TASK: Transcribe the data exactly. Pictures stay out.

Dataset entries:
--*--
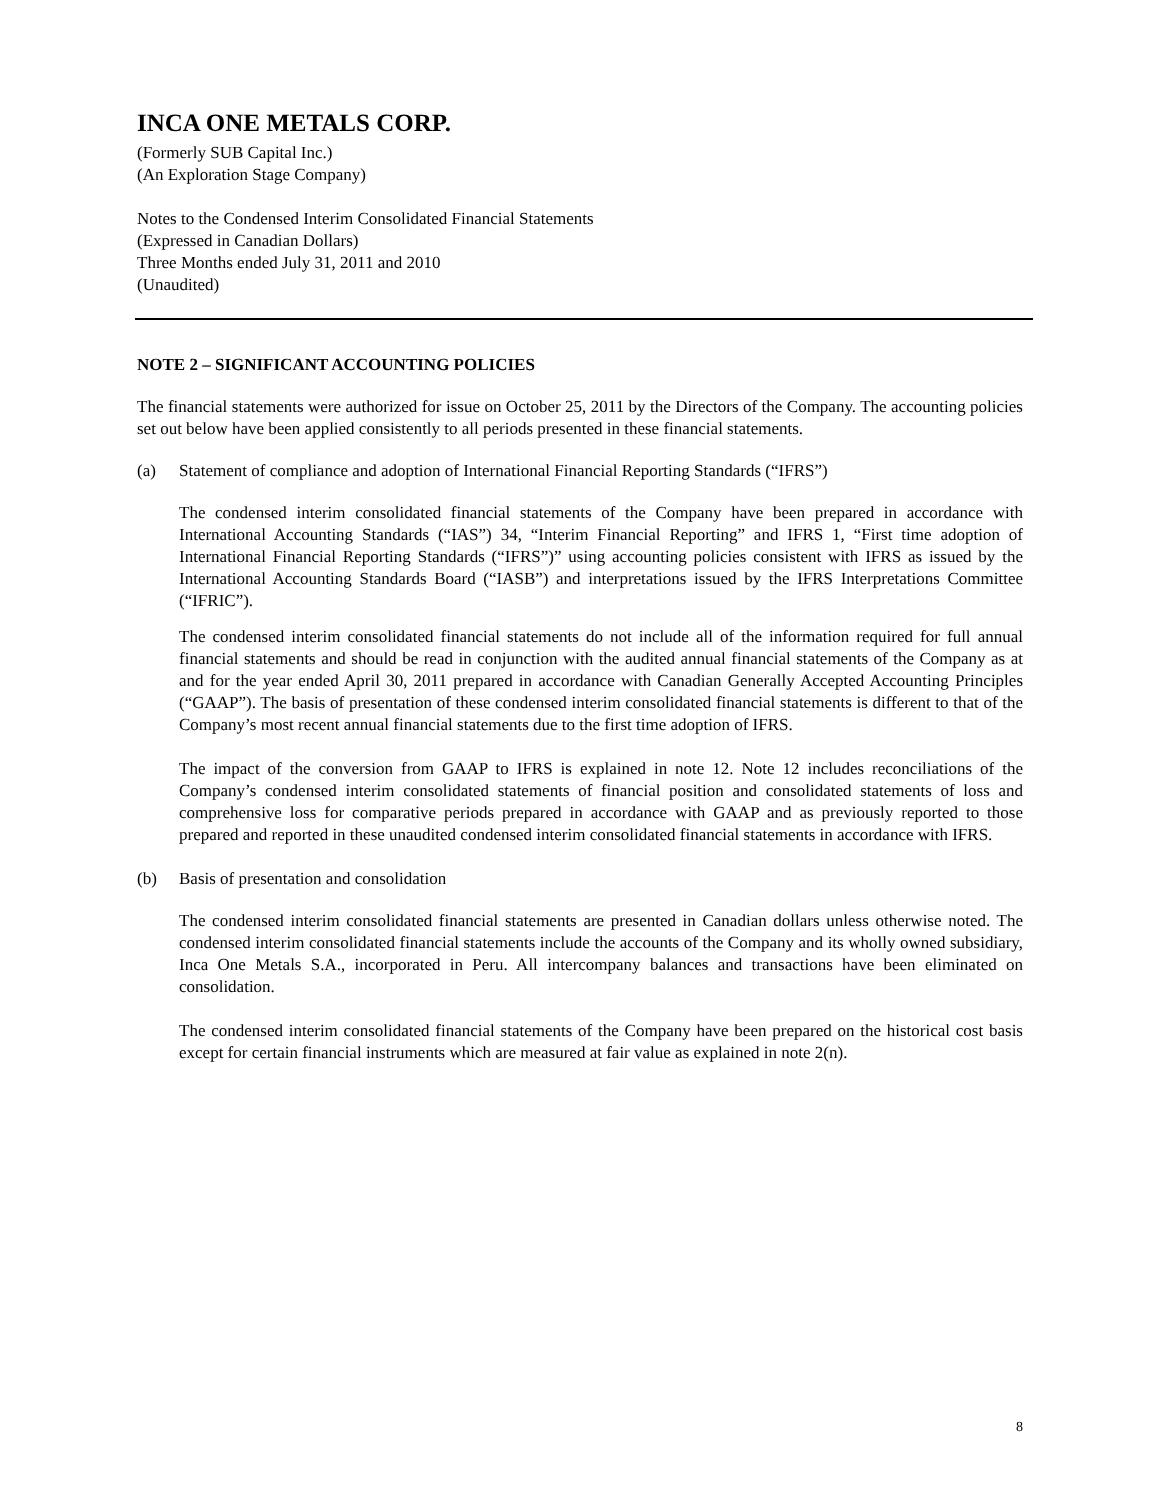INCA ONE METALS CORP.
(Formerly SUB Capital Inc.)
(An Exploration Stage Company)
Notes to the Condensed Interim Consolidated Financial Statements
(Expressed in Canadian Dollars)
Three Months ended July 31, 2011 and 2010
(Unaudited)
NOTE 2 – SIGNIFICANT ACCOUNTING POLICIES
The financial statements were authorized for issue on October 25, 2011 by the Directors of the Company. The accounting policies set out below have been applied consistently to all periods presented in these financial statements.
(a) Statement of compliance and adoption of International Financial Reporting Standards (“IFRS”)
The condensed interim consolidated financial statements of the Company have been prepared in accordance with International Accounting Standards (“IAS”) 34, “Interim Financial Reporting” and IFRS 1, “First time adoption of International Financial Reporting Standards (“IFRS”)” using accounting policies consistent with IFRS as issued by the International Accounting Standards Board (“IASB”) and interpretations issued by the IFRS Interpretations Committee (“IFRIC”).
The condensed interim consolidated financial statements do not include all of the information required for full annual financial statements and should be read in conjunction with the audited annual financial statements of the Company as at and for the year ended April 30, 2011 prepared in accordance with Canadian Generally Accepted Accounting Principles (“GAAP”). The basis of presentation of these condensed interim consolidated financial statements is different to that of the Company’s most recent annual financial statements due to the first time adoption of IFRS.
The impact of the conversion from GAAP to IFRS is explained in note 12. Note 12 includes reconciliations of the Company’s condensed interim consolidated statements of financial position and consolidated statements of loss and comprehensive loss for comparative periods prepared in accordance with GAAP and as previously reported to those prepared and reported in these unaudited condensed interim consolidated financial statements in accordance with IFRS.
(b) Basis of presentation and consolidation
The condensed interim consolidated financial statements are presented in Canadian dollars unless otherwise noted. The condensed interim consolidated financial statements include the accounts of the Company and its wholly owned subsidiary, Inca One Metals S.A., incorporated in Peru. All intercompany balances and transactions have been eliminated on consolidation.
The condensed interim consolidated financial statements of the Company have been prepared on the historical cost basis except for certain financial instruments which are measured at fair value as explained in note 2(n).
8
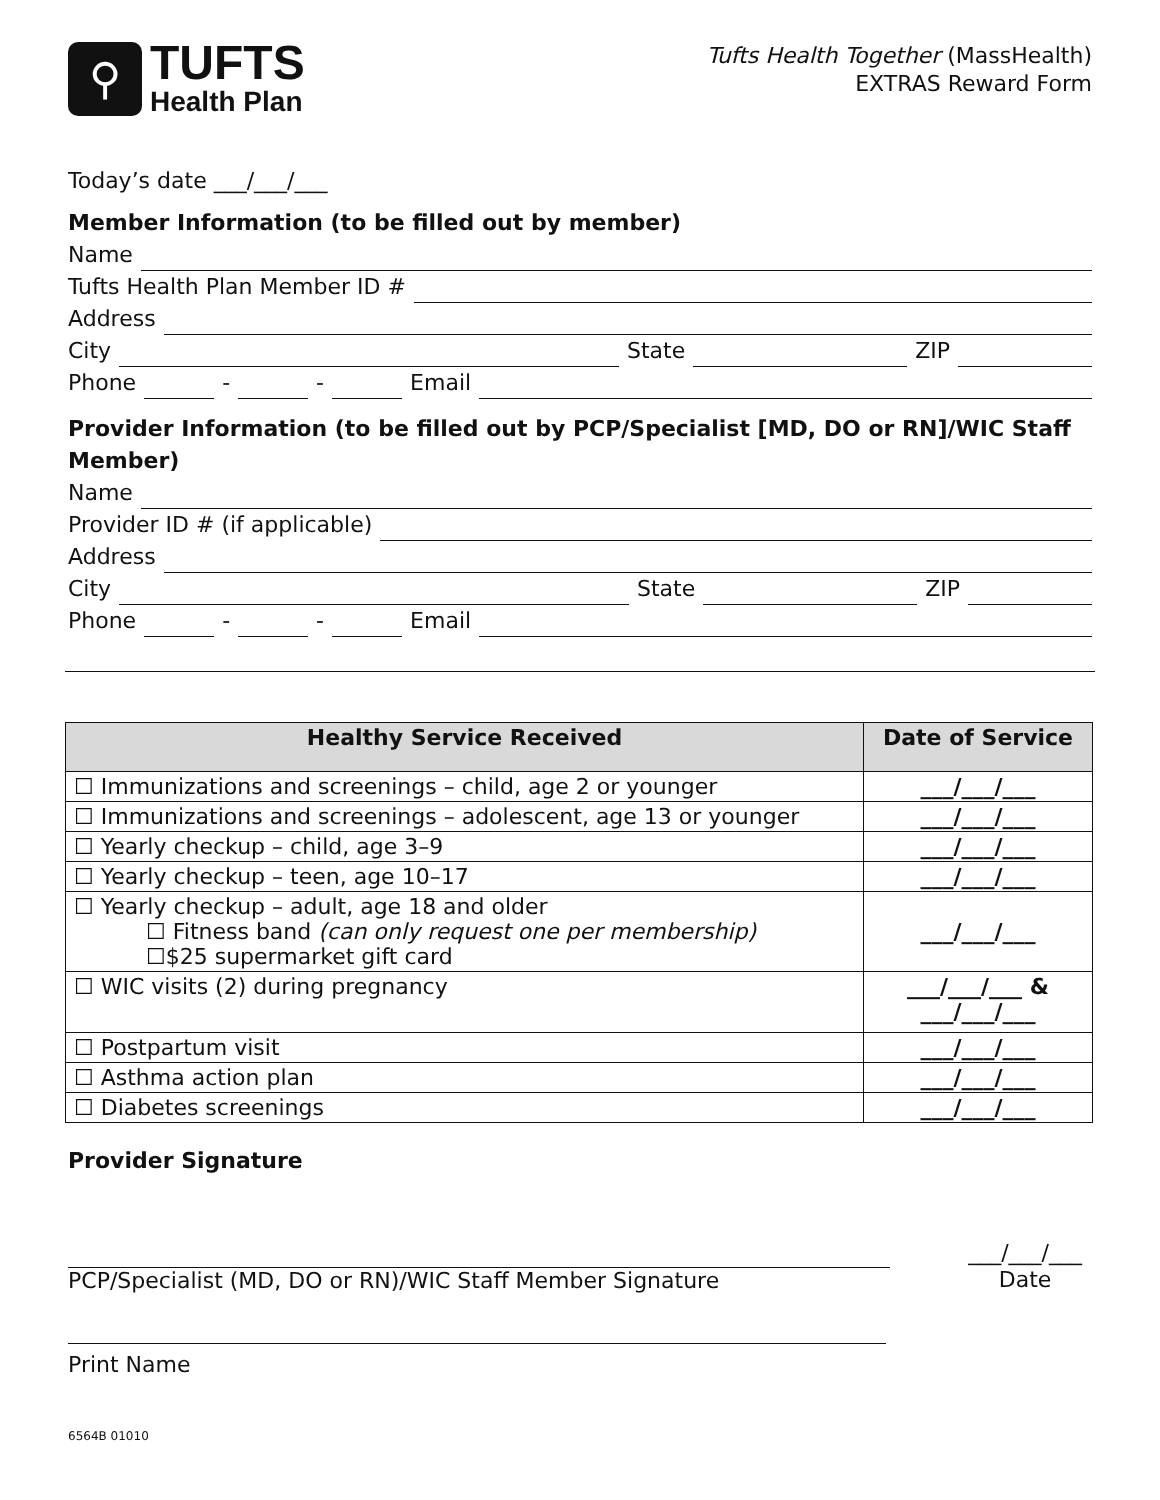⚲
TUFTS
Health Plan
Tufts Health Together (MassHealth)
EXTRAS Reward Form
Today’s date ___/___/___
Member Information (to be filled out by member)
Name
Tufts Health Plan Member ID #
Address
City State ZIP
Phone - - Email
Provider Information (to be filled out by PCP/Specialist [MD, DO or RN]/WIC Staff Member)
Name
Provider ID # (if applicable)
Address
City State ZIP
Phone - - Email
| Healthy Service Received | Date of Service |
| --- | --- |
| ☐ Immunizations and screenings – child, age 2 or younger | ___/___/___ |
| ☐ Immunizations and screenings – adolescent, age 13 or younger | ___/___/___ |
| ☐ Yearly checkup – child, age 3–9 | ___/___/___ |
| ☐ Yearly checkup – teen, age 10–17 | ___/___/___ |
| ☐ Yearly checkup – adult, age 18 and older ☐ Fitness band (can only request one per membership) ☐$25 supermarket gift card | ___/___/___ |
| ☐ WIC visits (2) during pregnancy | ___/___/___ & ___/___/___ |
| ☐ Postpartum visit | ___/___/___ |
| ☐ Asthma action plan | ___/___/___ |
| ☐ Diabetes screenings | ___/___/___ |
Provider Signature
PCP/Specialist (MD, DO or RN)/WIC Staff Member Signature
___/___/___
Date
Print Name
6564B 01010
--*--
ANSWER SPACE:
INCA ONE METALS CORP.
(Formerly SUB Capital Inc.)
(An Exploration Stage Company)
Notes to the Condensed Interim Consolidated Financial Statements
(Expressed in Canadian Dollars)
Three Months ended July 31, 2011 and 2010
(Unaudited)
NOTE 2 – SIGNIFICANT ACCOUNTING POLICIES
The financial statements were authorized for issue on October 25, 2011 by the Directors of the Company. The accounting policies set out below have been applied consistently to all periods presented in these financial statements.
(a) Statement of compliance and adoption of International Financial Reporting Standards (“IFRS”)
The condensed interim consolidated financial statements of the Company have been prepared in accordance with International Accounting Standards (“IAS”) 34, “Interim Financial Reporting” and IFRS 1, “First time adoption of International Financial Reporting Standards (“IFRS”)” using accounting policies consistent with IFRS as issued by the International Accounting Standards Board (“IASB”) and interpretations issued by the IFRS Interpretations Committee (“IFRIC”).
The condensed interim consolidated financial statements do not include all of the information required for full annual financial statements and should be read in conjunction with the audited annual financial statements of the Company as at and for the year ended April 30, 2011 prepared in accordance with Canadian Generally Accepted Accounting Principles (“GAAP”). The basis of presentation of these condensed interim consolidated financial statements is different to that of the Company’s most recent annual financial statements due to the first time adoption of IFRS.
The impact of the conversion from GAAP to IFRS is explained in note 12. Note 12 includes reconciliations of the Company’s condensed interim consolidated statements of financial position and consolidated statements of loss and comprehensive loss for comparative periods prepared in accordance with GAAP and as previously reported to those prepared and reported in these unaudited condensed interim consolidated financial statements in accordance with IFRS.
(b) Basis of presentation and consolidation
The condensed interim consolidated financial statements are presented in Canadian dollars unless otherwise noted. The condensed interim consolidated financial statements include the accounts of the Company and its wholly owned subsidiary, Inca One Metals S.A., incorporated in Peru. All intercompany balances and transactions have been eliminated on consolidation.
The condensed interim consolidated financial statements of the Company have been prepared on the historical cost basis except for certain financial instruments which are measured at fair value as explained in note 2(n).
8
⚲
TUFTS
Health Plan
Tufts Health Together (MassHealth)
EXTRAS Reward Form
Today’s date ___/___/___
Member Information (to be filled out by member)
Name
Tufts Health Plan Member ID #
Address
City State ZIP
Phone - - Email
Provider Information (to be filled out by PCP/Specialist [MD, DO or RN]/WIC Staff Member)
Name
Provider ID # (if applicable)
Address
City State ZIP
Phone - - Email
| Healthy Service Received | Date of Service |
| --- | --- |
| ☐ Immunizations and screenings – child, age 2 or younger | ___/___/___ |
| ☐ Immunizations and screenings – adolescent, age 13 or younger | ___/___/___ |
| ☐ Yearly checkup – child, age 3–9 | ___/___/___ |
| ☐ Yearly checkup – teen, age 10–17 | ___/___/___ |
| ☐ Yearly checkup – adult, age 18 and older ☐ Fitness band (can only request one per membership) ☐$25 supermarket gift card | ___/___/___ |
| ☐ WIC visits (2) during pregnancy | ___/___/___ & ___/___/___ |
| ☐ Postpartum visit | ___/___/___ |
| ☐ Asthma action plan | ___/___/___ |
| ☐ Diabetes screenings | ___/___/___ |
Provider Signature
PCP/Specialist (MD, DO or RN)/WIC Staff Member Signature
___/___/___
Date
Print Name
6564B 01010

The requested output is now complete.